Three takeaways: Sharks find a way vs Ducks despite getting outplayed

Sharks

It wasn’t, as they say, a Picasso, but the Sharks managed to get past the Ducks in overtime on Tuesday night, 3-2. Read on for the three biggest takeaways from San Jose’s seventh win in its last eight tries…

1 – Finding a way

It’s tough to be too critical of the Sharks’ performance despite them being outplayed by Anaheim for most of the night. After all, the team was forced to have its morning skate earlier than usual on Tuesday, and had to fly to Anaheim in the morning due to the CBA-mandated days off for Christmas. Further, the Sharks have only held one single practice in their last 16 days, so they can be forgiven a bit if the details in their game are starting to slip.

Despite all that, they managed to find a way, and they’ve been doing that often lately in games that they aren’t at their best – for example, road games in Toronto and Ottawa two weeks ago, when they utilized the shootout to claim victory. Now that it’s after Christmas, stockpiling those points will become even more important, no matter how they come. They did that against Anaheim.

After the game, coach Pete DeBoer told reporters: “It’s a tough game to play as a road team, travelling on game day. We found a way.”

Brent Burns told CSN: “It’s a tough game traveling the day of the game, coming off the break. It’s a recipe for a lot of bad things. I think we didn’t play a good game, but it shows a lot about the group. … You get the two points, it doesn’t have to be pretty.”

 

2 – Power outage continues

The most glaring aspect of the Sharks’ game that was off was their power play, as they went 0-for-4 and surrendered more scoring chances to the shorthanded Ducks than they themselves generated while up a man.

We wrote here yesterday that it may be time for DeBoer to shake up his top unit, and he did that in the third period when Kevin Labanc replaced Patrick Marleau. Marleau was booted from the top unit earlier this season mid-game, but returned the next game. Perhaps it’s time to give Labanc, or someone else, more time on the top unit to see if that sparks something. They’ve been off for far too long on what is now the 20th-ranked power play in the NHL (16.4 percent).

The biggest feather in the Sharks’ cap was that they managed to stay out of the penalty box, giving the hot Ducks power play just one opportunity that they didn’t capitalize on. Martin Jones was also on top of his game, which is simply becoming the new norm for the emerging goalie.
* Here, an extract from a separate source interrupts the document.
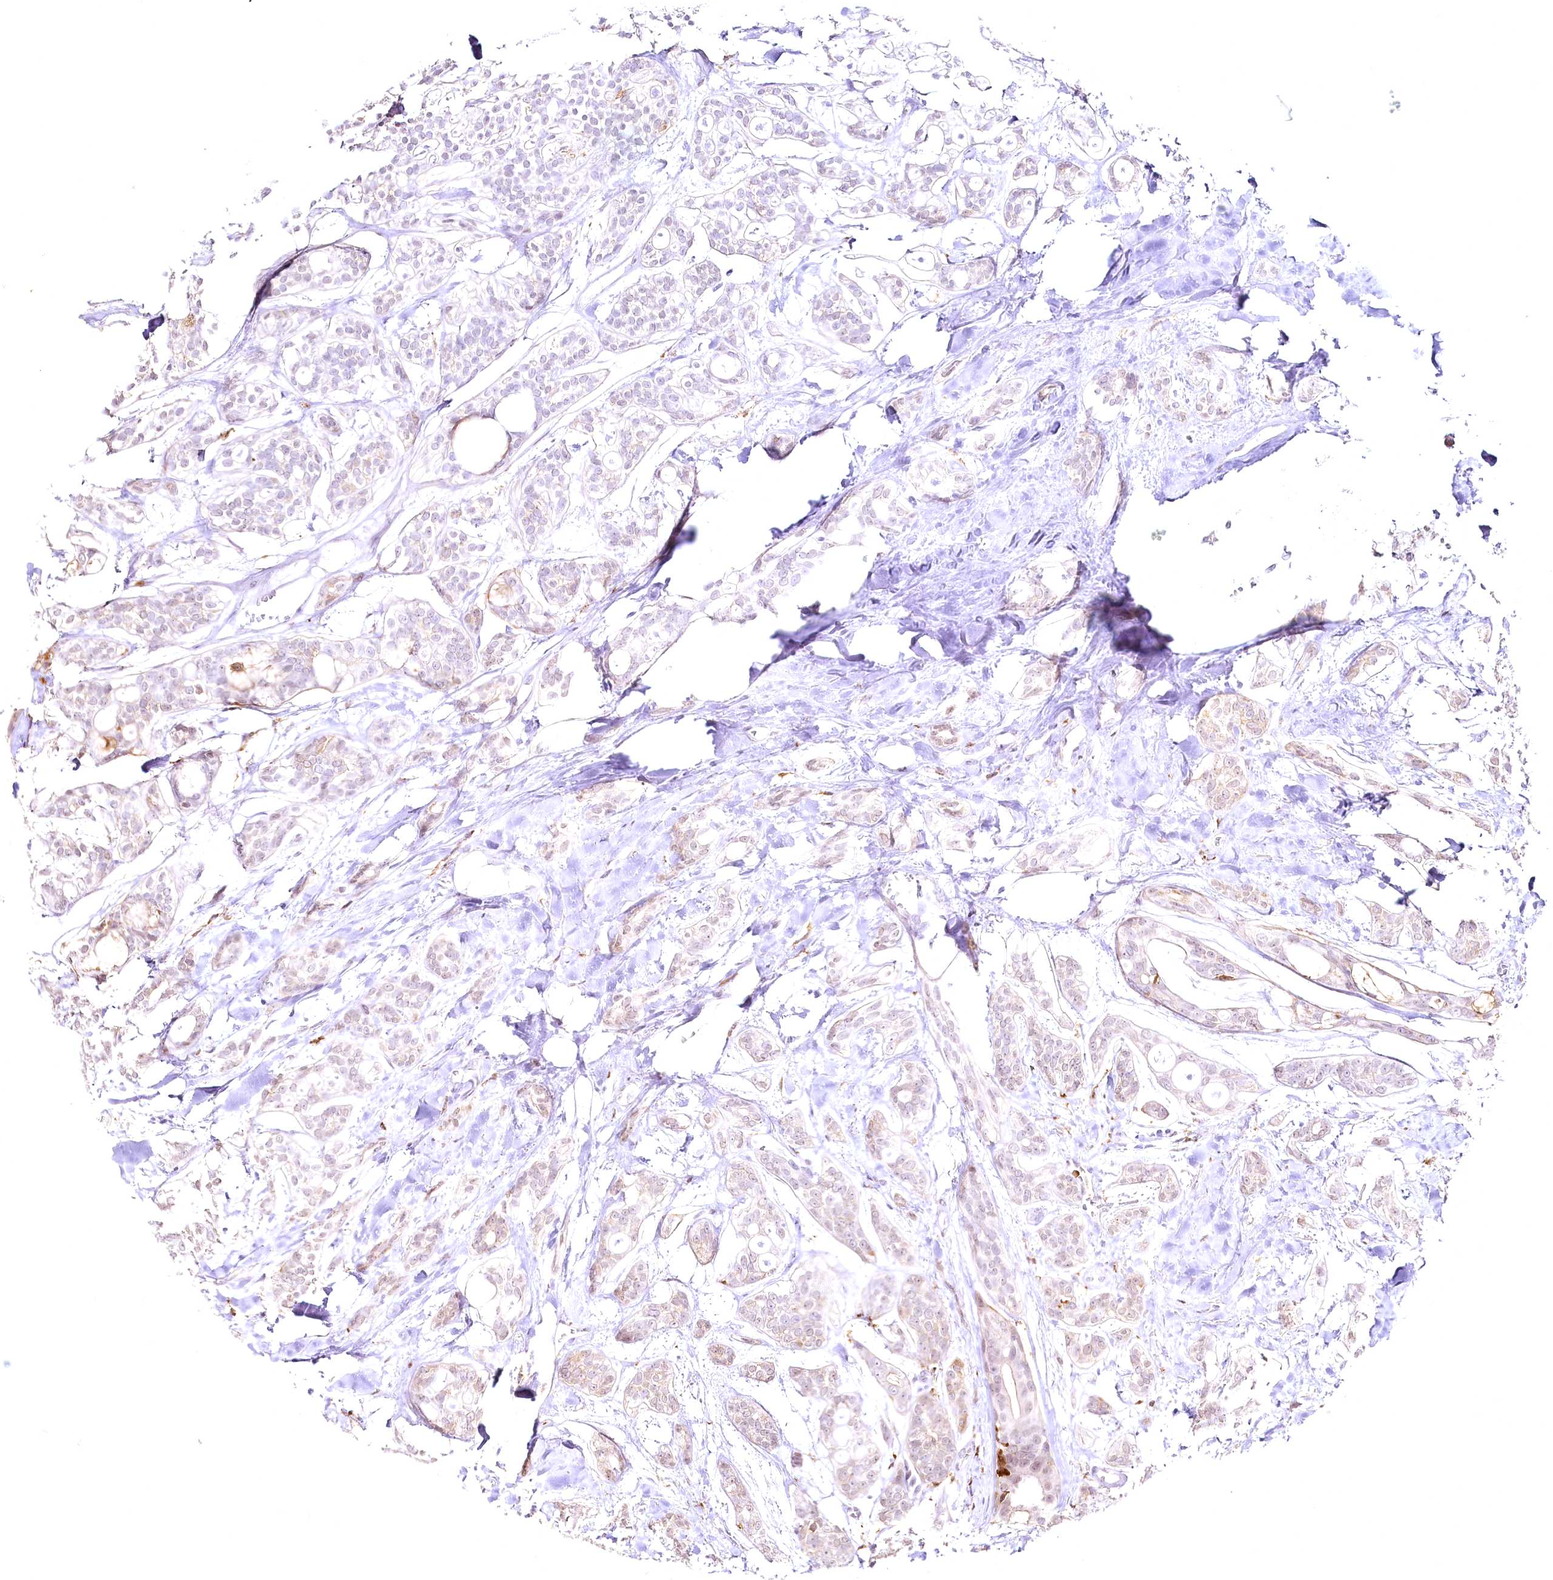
{"staining": {"intensity": "negative", "quantity": "none", "location": "none"}, "tissue": "head and neck cancer", "cell_type": "Tumor cells", "image_type": "cancer", "snomed": [{"axis": "morphology", "description": "Adenocarcinoma, NOS"}, {"axis": "topography", "description": "Head-Neck"}], "caption": "Adenocarcinoma (head and neck) stained for a protein using IHC displays no expression tumor cells.", "gene": "DOCK2", "patient": {"sex": "male", "age": 66}}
“He’s been great since he’s been here, so it’s not shocking to us,” Brent Burns told reporters about Jones. “He’s been huge every night. He kept us in that game, and that’s not a secret.”

3 – OT dominance

The Sharks improved to 4-1 in overtime this season, including two straight games. Joe Pavelski and Burns made this one happen, with Pavelski’s slick pass to the Wookiee and his subsequent move on Gibson giving the Sharks the win.

Anaheim never had the puck and didn't register a single shot on goal – and neither did the Oilers on Friday before it was Labanc that ended that one in San Jose’s favor.

“We have a lot of skill and I think they have some confidence when we get in that situation that if we give something up, [Martin] Jones is going to make a save,” DeBoer said. “We aren’t afraid to take some chances going the other way.”

Pavelski described the game-winning goal to reporters.

“[Burns] jumps up in the play, and once he gets that puck in tight, he makes a big time play.”